Birthday celebrations typically include the ritual of gathering around the cake, lighting the candles, fabulously off-key singing, blowing out the candles, cutting and finally eating the cake. New psychological research from Harvard and Minnesota business schools suggests that this ritual not only makes the experience memorable but may also improve the taste of the cake.
In their experiments the delay between ritual and consumption positively boosted the subjective taste of the food. Now we can understand how clever Guinness is in making us wait at the bar for its lengthy pour and telling us that ‘Good things come to those who wait’.
However, another experiment showed that performing a ritual oneself is more effective than watching someone else perform it, so ideally we should be pulling our own pints of Guinness. Stella Artois advertised its 9 step ritual which requires a plumbline and a head cutter that looks like a dagger. This started as a way of emphasising the craftsmanship of the beer and as a ritual to be performed by the barman. Advertising now concentrates on just one part of the ritual – the ‘beheading’ – with the double entendre ‘ A cut above’, using what could be a standard kitchen knife – thus transforming it into a ritualised action that is easily performed by the drinker himself. Similarly, some smart beer and cider brands have adopted the foil, wire and metal cap closure of Champagne. While their first thought may have been to signify the premium nature of the product, a secondary benefit is the incorporation of a longer, more ritualistic opening and heightened involvement, anticipation and pleasure. The experiments confirmed one reason rituals enhance flavour and enjoyment is their ability to focus people’s interest on the ensuing consumption.
As consumers increasingly look for and are engaged by brand experience, creating a compelling ritual for your brand has a number of additional advantages:
– It helps differentiate your brand in an increasingly homogenised world full of similar, competing offers. Perhaps the best known drinks example is the addition of a slice of lime to the neck of each and every Corona bottle. It not only differentiates Corona but delivers a taste benefit and triggers an emotional connection with the world of sunny tropical beaches.
– Rituals are symbolic, woven into our cultural, social and religious lives, and the actions create affinity towards the brand and a reason to revisit and replay the brand experience.

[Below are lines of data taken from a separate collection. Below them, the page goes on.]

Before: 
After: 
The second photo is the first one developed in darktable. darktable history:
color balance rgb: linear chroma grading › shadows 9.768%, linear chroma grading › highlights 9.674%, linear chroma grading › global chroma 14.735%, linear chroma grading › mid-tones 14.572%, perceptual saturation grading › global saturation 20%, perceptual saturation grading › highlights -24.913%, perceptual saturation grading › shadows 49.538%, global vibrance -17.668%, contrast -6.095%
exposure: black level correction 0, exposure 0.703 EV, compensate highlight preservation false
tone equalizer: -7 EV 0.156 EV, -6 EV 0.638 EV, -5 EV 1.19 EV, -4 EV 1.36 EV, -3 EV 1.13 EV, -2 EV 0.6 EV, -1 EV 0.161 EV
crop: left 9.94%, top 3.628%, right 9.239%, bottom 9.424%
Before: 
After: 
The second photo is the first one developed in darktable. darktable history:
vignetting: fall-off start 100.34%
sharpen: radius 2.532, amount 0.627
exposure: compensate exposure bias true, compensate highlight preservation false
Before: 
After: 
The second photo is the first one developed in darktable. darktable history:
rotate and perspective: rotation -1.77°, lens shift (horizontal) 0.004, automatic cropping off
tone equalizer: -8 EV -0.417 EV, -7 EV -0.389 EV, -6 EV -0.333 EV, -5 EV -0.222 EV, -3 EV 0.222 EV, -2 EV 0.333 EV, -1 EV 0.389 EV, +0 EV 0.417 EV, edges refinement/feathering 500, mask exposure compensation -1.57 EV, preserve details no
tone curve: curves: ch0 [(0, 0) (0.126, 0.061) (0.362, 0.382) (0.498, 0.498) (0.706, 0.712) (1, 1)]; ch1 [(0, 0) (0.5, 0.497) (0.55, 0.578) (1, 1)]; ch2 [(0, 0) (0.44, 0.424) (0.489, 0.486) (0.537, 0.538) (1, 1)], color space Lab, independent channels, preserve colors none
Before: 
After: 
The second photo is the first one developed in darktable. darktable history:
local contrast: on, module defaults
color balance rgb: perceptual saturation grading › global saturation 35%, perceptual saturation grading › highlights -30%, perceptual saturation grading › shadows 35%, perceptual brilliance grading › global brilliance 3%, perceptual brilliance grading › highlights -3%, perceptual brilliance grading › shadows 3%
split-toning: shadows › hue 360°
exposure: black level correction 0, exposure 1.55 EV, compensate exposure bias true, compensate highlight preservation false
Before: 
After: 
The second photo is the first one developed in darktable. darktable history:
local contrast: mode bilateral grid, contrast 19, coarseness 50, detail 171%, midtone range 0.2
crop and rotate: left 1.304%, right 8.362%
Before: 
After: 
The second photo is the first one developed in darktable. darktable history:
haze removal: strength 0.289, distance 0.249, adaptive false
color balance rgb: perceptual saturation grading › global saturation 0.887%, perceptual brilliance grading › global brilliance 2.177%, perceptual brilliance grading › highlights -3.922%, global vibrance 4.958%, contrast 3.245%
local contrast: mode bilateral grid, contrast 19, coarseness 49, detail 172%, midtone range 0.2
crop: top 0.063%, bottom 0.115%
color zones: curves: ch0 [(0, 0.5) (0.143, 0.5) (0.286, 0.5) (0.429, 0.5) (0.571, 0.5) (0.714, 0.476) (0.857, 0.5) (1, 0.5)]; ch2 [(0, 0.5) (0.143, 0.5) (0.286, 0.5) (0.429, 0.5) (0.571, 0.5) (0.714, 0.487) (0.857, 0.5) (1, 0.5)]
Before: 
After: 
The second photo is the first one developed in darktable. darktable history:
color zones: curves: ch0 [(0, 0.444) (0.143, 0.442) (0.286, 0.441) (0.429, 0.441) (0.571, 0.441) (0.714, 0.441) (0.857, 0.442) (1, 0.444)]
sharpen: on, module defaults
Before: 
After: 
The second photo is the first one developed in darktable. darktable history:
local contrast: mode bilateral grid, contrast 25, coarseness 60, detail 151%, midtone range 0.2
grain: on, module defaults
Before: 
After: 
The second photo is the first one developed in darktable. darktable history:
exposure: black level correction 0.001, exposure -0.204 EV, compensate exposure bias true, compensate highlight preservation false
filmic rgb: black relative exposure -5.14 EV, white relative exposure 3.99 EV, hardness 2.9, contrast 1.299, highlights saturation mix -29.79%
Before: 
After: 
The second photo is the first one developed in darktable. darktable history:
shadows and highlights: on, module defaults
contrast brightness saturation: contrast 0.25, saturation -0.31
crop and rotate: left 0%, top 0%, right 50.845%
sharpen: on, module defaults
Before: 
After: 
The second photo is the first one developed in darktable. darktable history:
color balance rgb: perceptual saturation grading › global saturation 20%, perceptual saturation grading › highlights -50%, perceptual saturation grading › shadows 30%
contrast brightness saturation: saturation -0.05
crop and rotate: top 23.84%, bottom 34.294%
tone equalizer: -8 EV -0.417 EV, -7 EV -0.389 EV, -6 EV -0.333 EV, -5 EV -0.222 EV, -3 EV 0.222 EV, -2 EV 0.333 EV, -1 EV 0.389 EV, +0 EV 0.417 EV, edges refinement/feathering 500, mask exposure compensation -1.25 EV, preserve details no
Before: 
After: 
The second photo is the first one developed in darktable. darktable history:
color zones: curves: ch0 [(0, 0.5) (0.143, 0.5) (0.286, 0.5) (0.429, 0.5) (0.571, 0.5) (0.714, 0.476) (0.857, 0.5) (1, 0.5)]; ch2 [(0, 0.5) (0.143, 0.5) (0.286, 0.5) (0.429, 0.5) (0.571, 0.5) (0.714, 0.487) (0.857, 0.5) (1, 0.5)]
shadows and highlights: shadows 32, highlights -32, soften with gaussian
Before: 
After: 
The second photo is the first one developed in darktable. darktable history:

This way brand loyalty can be built – a ritual act can create neural pathways that reinforce habit and relevance. Mumm’s website has ‘100 Protocoles’, a complete guide to Champagne etiquette. Not just a way of educating new consumers how best to enjoy drinking Champagne, it associates the showy sabring ritual with the brand.
– Belonging to a group, a feeling of unity and being part of a sub culture, can also be engendered by the sharing of a ritual. How often do we behave like sheep in an on-trade situation? “What will you have?” “Oh I’ll have that too”. How much more binding this is when there is a brand ritual to be shared as well.
– Curiosity can be raised by seeing others taking part. Rituals can drive behaviour towards a brand. At its simplest this could be serving a brand in particular glassware. When Peroni created its distinctive tall glass it almost certainly had visibility in mind and also its eye on female consumers who are often turned off by more masculine style glasses.
One of our favourites is the Coca Cola sharing can. A two piece can introduced in Singapore earlier this year, it needs to be twisted to break it into the two individual components. It is impressively ‘on brand’ – part of a host of activities by Coca Cola to support its ‘sharing happiness’ brand purpose. This new ritual caught consumers’ attention and, within a couple of days of a promotional video of the activity going live, Twitter and Facebook were buzzing with favourable pictures, video shares, comments and blogs. It also has the advantage of creating two small serves of just 115ml each – a potential response to those who criticise soft drinks as a cause of obesity. I wonder if this new pack was inspired by existing consumer behaviour of sharing a can of Coke – often the best rituals come from inherent consumer behaviour. Which leads me back to my title…
‘Twist, lick and dunk’ is the ritual associated with Oreo biscuits. The brand noted how consumers ate their Oreos and incorporated the ritual into brand promotions with huge success.